Liste jede Zeile des folgenden Materials auf, in der die Zeichenfolge „BILL“ vorkommt. Achte dabei auf Groß- und Kleinschreibung.

+ + + +

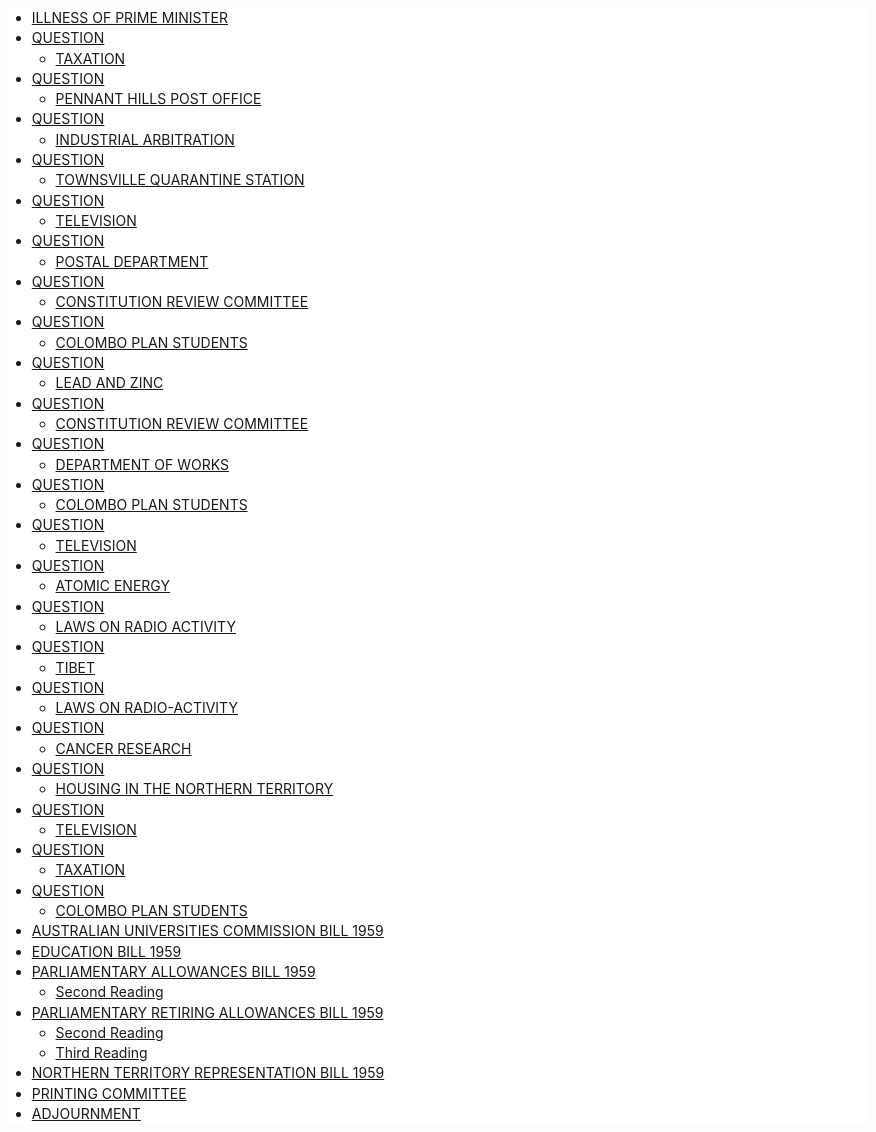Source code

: 
* [ILLNESS OF PRIME MINISTER](#debate-0)
* [QUESTION](#debate-1)
    * [TAXATION](#subdebate-1-0)
* [QUESTION](#debate-2)
    * [PENNANT HILLS POST OFFICE](#subdebate-2-0)
* [QUESTION](#debate-3)
    * [INDUSTRIAL ARBITRATION](#subdebate-3-0)
* [QUESTION](#debate-4)
    * [TOWNSVILLE QUARANTINE STATION](#subdebate-4-0)
* [QUESTION](#debate-5)
    * [TELEVISION](#subdebate-5-0)
* [QUESTION](#debate-6)
    * [POSTAL DEPARTMENT](#subdebate-6-0)
* [QUESTION](#debate-7)
    * [CONSTITUTION REVIEW COMMITTEE](#subdebate-7-0)
* [QUESTION](#debate-8)
    * [COLOMBO PLAN STUDENTS](#subdebate-8-0)
* [QUESTION](#debate-9)
    * [LEAD AND ZINC](#subdebate-9-0)
* [QUESTION](#debate-10)
    * [CONSTITUTION REVIEW COMMITTEE](#subdebate-10-0)
* [QUESTION](#debate-11)
    * [DEPARTMENT OF WORKS](#subdebate-11-0)
* [QUESTION](#debate-12)
    * [COLOMBO PLAN STUDENTS](#subdebate-12-0)
* [QUESTION](#debate-13)
    * [TELEVISION](#subdebate-13-0)
* [QUESTION](#debate-14)
    * [ATOMIC ENERGY](#subdebate-14-0)
* [QUESTION](#debate-15)
    * [LAWS ON RADIO ACTIVITY](#subdebate-15-0)
* [QUESTION](#debate-16)
    * [TIBET](#subdebate-16-0)
* [QUESTION](#debate-17)
    * [LAWS ON RADIO-ACTIVITY](#subdebate-17-0)
* [QUESTION](#debate-18)
    * [CANCER RESEARCH](#subdebate-18-0)
* [QUESTION](#debate-19)
    * [HOUSING IN THE NORTHERN TERRITORY](#subdebate-19-0)
* [QUESTION](#debate-20)
    * [TELEVISION](#subdebate-20-0)
* [QUESTION](#debate-21)
    * [TAXATION](#subdebate-21-0)
* [QUESTION](#debate-22)
    * [COLOMBO PLAN STUDENTS](#subdebate-22-0)
* [AUSTRALIAN UNIVERSITIES COMMISSION BILL 1959](#debate-23)
* [EDUCATION BILL 1959](#debate-24)
* [PARLIAMENTARY ALLOWANCES BILL 1959](#debate-25)
    * [Second Reading](#subdebate-25-0)
* [PARLIAMENTARY RETIRING ALLOWANCES BILL 1959](#debate-26)
    * [Second Reading](#subdebate-26-0)
    * [Third Reading](#subdebate-26-2)
* [NORTHERN TERRITORY REPRESENTATION BILL 1959](#debate-27)
* [PRINTING COMMITTEE](#debate-28)
* [ADJOURNMENT](#debate-29)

+ + + +

# Gelöste Aufgabe
* [AUSTRALIAN UNIVERSITIES COMMISSION BILL 1959](#debate-23)
* [EDUCATION BILL 1959](#debate-24)
* [PARLIAMENTARY ALLOWANCES BILL 1959](#debate-25)
* [PARLIAMENTARY RETIRING ALLOWANCES BILL 1959](#debate-26)
* [NORTHERN TERRITORY REPRESENTATION BILL 1959](#debate-27)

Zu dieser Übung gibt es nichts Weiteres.